Algorithms for integration of the algebraic functions implemented in modern computer algebra systems (CAS) are not always able to solve the classical problems of integration in the class of algebraic or elementary functions. The most general approach to describing the integral of an algebraic function is to find a standard representation for Abelian integrals, which, on the one hand, would not be too cumbersome, and on the other hand, would allow us to immediately answer a number of questions about the integral. For such a representation, we propose to use the representation of the Abelian integral by a linear combination of integrals of three kinds presented in the Lectures of Weierstrass.

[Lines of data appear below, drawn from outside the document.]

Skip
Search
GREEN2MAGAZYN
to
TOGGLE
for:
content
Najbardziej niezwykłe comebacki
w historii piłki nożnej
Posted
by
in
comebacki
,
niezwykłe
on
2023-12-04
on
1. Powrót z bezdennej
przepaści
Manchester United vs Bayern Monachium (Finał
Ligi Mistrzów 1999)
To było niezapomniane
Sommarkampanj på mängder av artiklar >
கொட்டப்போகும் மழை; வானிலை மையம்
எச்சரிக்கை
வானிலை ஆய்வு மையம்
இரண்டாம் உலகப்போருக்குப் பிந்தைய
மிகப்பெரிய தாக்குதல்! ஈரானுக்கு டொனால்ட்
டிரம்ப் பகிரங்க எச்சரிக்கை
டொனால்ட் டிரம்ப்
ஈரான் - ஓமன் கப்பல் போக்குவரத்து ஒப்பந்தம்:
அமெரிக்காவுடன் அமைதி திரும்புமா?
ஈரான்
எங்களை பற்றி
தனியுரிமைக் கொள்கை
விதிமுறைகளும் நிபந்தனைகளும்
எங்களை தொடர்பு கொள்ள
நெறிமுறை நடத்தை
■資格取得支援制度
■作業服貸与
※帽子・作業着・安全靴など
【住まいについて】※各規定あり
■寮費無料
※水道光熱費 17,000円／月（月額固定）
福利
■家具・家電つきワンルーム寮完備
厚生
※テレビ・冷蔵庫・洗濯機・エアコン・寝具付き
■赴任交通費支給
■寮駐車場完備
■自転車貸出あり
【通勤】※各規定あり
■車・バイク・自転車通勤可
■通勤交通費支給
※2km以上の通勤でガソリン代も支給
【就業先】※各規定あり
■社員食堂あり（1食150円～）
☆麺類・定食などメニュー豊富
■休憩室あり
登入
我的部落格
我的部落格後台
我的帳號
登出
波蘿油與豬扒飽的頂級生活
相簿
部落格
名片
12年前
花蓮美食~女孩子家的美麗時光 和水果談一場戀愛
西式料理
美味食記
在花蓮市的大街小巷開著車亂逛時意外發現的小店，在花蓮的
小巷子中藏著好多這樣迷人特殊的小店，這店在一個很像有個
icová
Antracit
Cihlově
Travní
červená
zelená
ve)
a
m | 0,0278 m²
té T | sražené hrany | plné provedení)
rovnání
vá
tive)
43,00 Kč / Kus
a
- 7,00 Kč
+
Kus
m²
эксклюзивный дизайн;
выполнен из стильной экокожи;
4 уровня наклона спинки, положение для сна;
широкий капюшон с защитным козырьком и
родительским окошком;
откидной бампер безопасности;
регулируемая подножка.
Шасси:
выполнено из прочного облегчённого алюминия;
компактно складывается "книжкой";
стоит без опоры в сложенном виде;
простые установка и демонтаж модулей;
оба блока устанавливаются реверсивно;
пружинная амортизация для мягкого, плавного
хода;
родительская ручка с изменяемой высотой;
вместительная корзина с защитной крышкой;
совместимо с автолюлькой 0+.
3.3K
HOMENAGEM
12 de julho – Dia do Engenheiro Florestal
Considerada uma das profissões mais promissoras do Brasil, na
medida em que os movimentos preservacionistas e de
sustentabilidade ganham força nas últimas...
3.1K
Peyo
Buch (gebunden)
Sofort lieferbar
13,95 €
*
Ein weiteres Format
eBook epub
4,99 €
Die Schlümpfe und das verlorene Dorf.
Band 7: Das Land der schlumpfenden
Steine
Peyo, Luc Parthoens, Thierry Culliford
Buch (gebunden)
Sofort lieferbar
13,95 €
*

In this paper, it is proved that this representation can be used to solve the classical problems of symbolic integration of algebraic functions, that is, to decide whether such a given integral can be expressed in terms of algebraic or elementary functions. In cases when the integral can be expressed in elementary functions, an explicit expression for the antiderivative is obtained, otherwise the integration is reduced to the calculation the integrals whose properties are known.

在现代计算机代数系统（CAS）中实现的代数函数积分算法并不总是能够解决代数或基本函数类别中的经典积分问题。描述代数函数积分的最通用方法是找到Abelian积分的标准表示形式，一方面，它不会太麻烦；另一方面，它使我们可以立即回答许多有关积分的问题。对于这种表示，我们建议通过Weierstrass讲座中介绍的三种积分的线性组合来使用Abelian积分的表示。

在本文中，证明了这种表示可用于解决代数函数符号积分的经典问题，即，决定这种给定的积分可以用代数函数还是基本函数表示。在积分可以用基本函数表示的情况下，将获得反导数的显式表达式，否则将积分简化为计算其属性已知的积分。